Chances are it is going to be a big one. Here’s why.

It was no surprise when the International Monetary Fund (IMF) announced its plans to unload 400 tonnes of its gold holdings earlier this year. In a time filled with economic woes, the global lender needs the cash to issue new loans and shore up its own balance sheet.

The big surprise is who may be purchasing the gold.

The latest market rumors have China at the head of the line to purchase the $13 billion worth of gold the IMF is ready to unload. If it happens, the move would equate to about one-third of Beijing’s current holding.

It is a major breakthrough in proving the efficacy of the Commodity Currency Trade.

If you have been paying attention, you know China is no stranger to the gold market. Since 2003 – when it last reported its position – to earlier this year, Beijing increased the country’s ownership from 400 tonnes to 1,054 tonnes.

With some $2 trillion in foreign currency reserves, China is quickly securing its assets with an asset greatly removed from political and economic risk. So far, no government has figured out a way to print more gold, but they sure can print more money.

I’m talking about you, Uncle Sam

Later this week, when the twenty largest economies gather in Pittsburgh to discuss the world’s financial health, one subject that will undoubtedly be a hot topic is China’s expansion in the commodities market, especially the gold market.

If news breaks of a major Chinese gold purchase (even if it happens at a major discount to the market), look for a strong bull run over the next several months. Gold hitting the $1,250 per ounce mark would be the next destination.

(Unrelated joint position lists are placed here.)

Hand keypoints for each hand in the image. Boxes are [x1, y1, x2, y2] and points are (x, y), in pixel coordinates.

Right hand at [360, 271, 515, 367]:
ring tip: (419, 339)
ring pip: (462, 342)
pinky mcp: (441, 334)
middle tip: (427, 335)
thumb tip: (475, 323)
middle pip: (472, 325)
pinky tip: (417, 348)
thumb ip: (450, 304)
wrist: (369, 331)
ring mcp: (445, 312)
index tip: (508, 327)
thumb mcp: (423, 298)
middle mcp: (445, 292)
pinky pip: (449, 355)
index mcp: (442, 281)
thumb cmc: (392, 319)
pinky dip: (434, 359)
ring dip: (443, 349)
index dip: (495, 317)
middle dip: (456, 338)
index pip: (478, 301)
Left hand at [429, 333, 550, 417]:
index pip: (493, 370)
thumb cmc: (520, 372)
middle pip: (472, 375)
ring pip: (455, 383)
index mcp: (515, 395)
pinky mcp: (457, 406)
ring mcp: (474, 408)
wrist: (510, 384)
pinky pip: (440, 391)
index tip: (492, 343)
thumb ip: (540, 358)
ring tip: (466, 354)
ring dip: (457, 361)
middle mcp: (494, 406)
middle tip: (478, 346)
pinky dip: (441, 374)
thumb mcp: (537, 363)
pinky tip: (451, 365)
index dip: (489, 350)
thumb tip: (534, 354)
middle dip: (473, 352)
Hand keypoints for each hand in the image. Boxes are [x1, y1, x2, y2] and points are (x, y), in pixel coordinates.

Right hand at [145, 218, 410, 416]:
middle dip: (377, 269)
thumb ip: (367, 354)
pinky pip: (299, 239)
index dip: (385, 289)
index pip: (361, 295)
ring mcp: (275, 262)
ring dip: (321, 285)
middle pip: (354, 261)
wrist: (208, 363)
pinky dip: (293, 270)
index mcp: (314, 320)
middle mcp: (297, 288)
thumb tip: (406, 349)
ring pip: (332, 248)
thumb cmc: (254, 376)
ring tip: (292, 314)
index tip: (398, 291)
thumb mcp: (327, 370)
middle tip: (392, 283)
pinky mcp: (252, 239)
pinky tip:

If you have been following what I have dubbed the Commodity Carry Trade you know China is on a tremendous buying spree of any hard asset denominated in dollars.

A sudden concentration on gold will have several detrimental effects on the domestic economy.

First, while China has a huge stockpile of American dollars to exchange, it is not an unlimited fund. Every dollar Beijing spends on gold is a dollar less it can hand Tim Geithner and his Treasury Department.

With less incentive to buy American debt, interest rates will naturally rise. That’s bad news for an economy unwilling to grow even with ultra-low loan rates.

The lone piece of good news (even it is a bit of a stretch), is the equities market will tag along with the interest rate increases. Unfortunately, so will your bills and the price of everything you buy.

There is no doubt China is moving its assets to the commodities market. We have proven it over and over during the past several months.

The big question now is how fast is China making the move? We will find out later this week.

Pay attention to the news. It is getting very interesting.